Given passage START

Lost and Gone Forever is the third studio album by the band Guster, released in September 1999. It was recorded earlier that year in Sausalito, California, and Bearsville, New York. In 1999, Ryan Miller claimed that Guster took the album's title "from the popular folk song 'Oh My Darling, Clementine and "chose it because we felt it reflected the lyrical content of the record." According to Guster's own website, other titles considered for the album included (jokingly) 'The Ides of Guster', 'When Guster Attacks', 'Senior Week' and 'Book on Tape'. All of the drums on this album were played by hand (no sticks).

In February 2012, Paste magazine named Lost and Gone Forever the 79th greatest album of the 1990s.

Track listing
All songs written by Ryan Miller.
"What You Wish for" – 3:51
"Barrel of a Gun" – 3:11
"Either Way" – 4:43
"Fa Fa" – 4:43
"I Spy" – 2:57
"Center of Attention" – 4:07
"All the Way up to Heaven" – 5:00
"Happier" – 3:52
"So Long" – 2:38
"Two Points for Honesty" – 3:32
"Rainy Day" – 5:23

Personnel
Guster

Adam Gardner - vocals, guitar, bass guitar, trumpet
Ryan Miller - vocals, guitar, piano, organ, harmonica
Brian Rosenworcel - drums, percussion, trombone, typewriter

Guest musicians
Alicia Berger, Chonie De Ocampo, Katherine Forgacs, Emily Martinez, Kristen Randall, Lisa Williams - whistling (on "All The Way up to Heaven")

Given passage END
Available data START

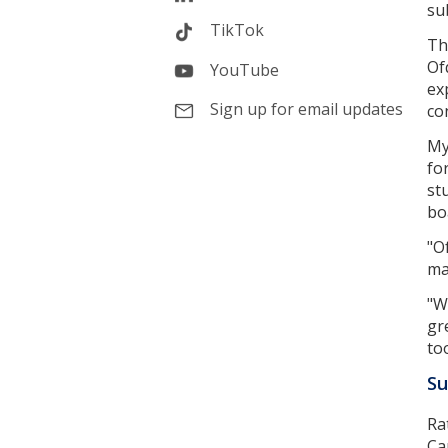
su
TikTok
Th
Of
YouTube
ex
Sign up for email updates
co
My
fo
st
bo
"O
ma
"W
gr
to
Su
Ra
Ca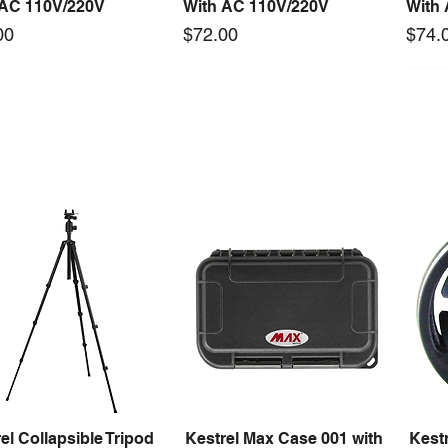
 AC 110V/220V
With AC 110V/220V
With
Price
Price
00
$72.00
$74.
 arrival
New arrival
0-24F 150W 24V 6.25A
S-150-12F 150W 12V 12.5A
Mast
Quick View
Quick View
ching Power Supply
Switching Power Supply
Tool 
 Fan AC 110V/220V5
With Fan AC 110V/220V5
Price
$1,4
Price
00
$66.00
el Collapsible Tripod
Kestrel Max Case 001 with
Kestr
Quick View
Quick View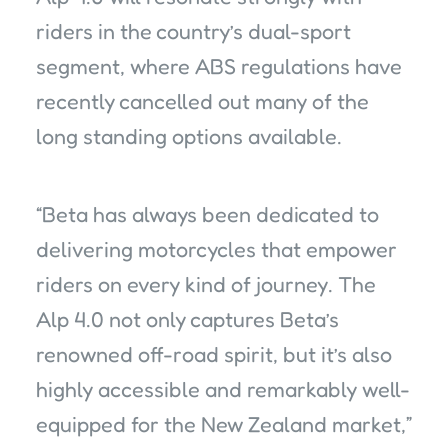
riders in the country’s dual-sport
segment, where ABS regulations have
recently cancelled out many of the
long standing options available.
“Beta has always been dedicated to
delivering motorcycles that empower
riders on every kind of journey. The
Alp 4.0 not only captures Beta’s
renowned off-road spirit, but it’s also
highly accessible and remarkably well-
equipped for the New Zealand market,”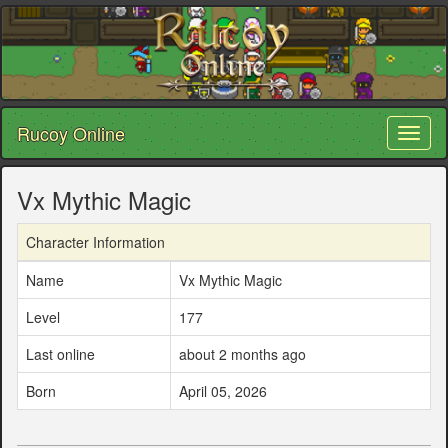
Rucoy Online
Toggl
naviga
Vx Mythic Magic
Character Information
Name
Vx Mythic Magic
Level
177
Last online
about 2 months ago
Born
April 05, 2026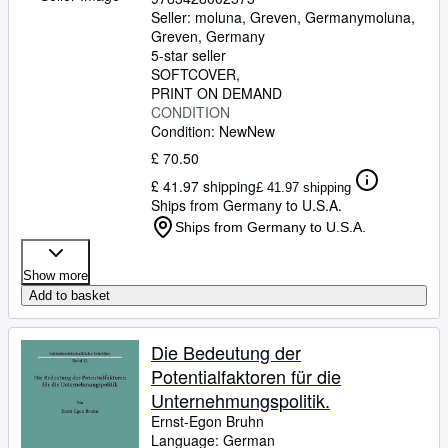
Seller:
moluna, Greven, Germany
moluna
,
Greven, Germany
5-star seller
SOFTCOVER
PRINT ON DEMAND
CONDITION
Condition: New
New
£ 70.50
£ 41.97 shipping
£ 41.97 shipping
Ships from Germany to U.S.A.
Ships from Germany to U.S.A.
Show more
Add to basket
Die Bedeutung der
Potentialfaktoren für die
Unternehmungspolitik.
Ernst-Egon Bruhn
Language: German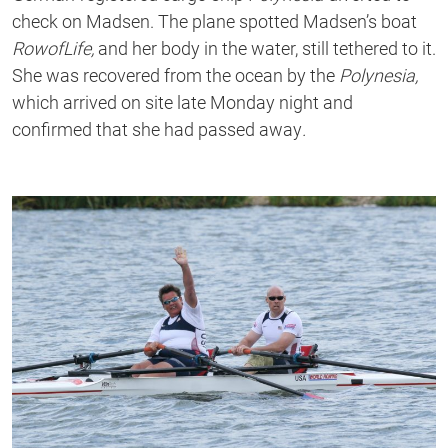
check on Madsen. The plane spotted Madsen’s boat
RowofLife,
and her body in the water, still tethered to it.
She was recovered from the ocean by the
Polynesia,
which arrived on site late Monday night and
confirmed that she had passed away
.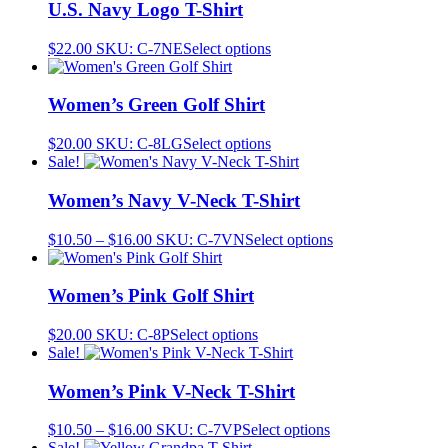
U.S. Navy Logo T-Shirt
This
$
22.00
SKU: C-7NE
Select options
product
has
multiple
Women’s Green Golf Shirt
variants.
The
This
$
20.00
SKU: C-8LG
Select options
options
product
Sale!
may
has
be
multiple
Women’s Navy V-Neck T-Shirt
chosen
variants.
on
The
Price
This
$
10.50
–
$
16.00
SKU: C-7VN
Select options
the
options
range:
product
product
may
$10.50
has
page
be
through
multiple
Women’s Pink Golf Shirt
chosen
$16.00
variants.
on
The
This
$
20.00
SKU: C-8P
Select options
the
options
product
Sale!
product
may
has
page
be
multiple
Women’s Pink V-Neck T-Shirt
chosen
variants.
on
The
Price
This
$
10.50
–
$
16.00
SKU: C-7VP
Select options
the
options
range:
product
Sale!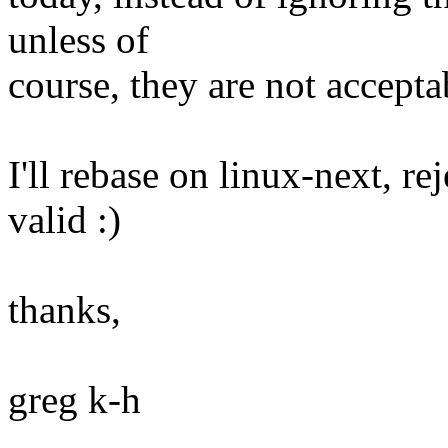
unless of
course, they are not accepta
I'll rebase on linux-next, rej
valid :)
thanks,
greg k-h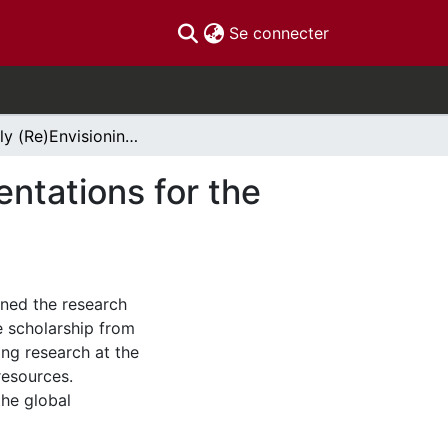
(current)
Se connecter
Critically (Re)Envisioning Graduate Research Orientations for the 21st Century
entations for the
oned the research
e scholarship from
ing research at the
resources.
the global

Available data END

Activities -
1. From the Guster album article, list the other titles that were considered for the album.
2. Write a continuation of the Guster album article that picks up after its final line.

Results for the exercise -
1.
- The Ides of Guster
- When Guster Attacks
- Senior Week
- Book on Tape

2.
Karl Denson - flute, saxophone (on "Fa Fa")
Tony Levin - bass guitar (on "Fa Fa" and "Rainy Day"), Chapman stick (on "Two Points for Honesty")
Chris Manning - bass guitar (on "What You Wish For" and "Barrel of a Gun")
Page McConnell - theremin (on "All The Way up to Heaven")
Dan Rieter - cello (on "Either Way" and "So Long")
Tracy Silverman - violin, viola (on "Either Way)

Charts
Album - Billboard (United States)

Singles - Billboard (United States)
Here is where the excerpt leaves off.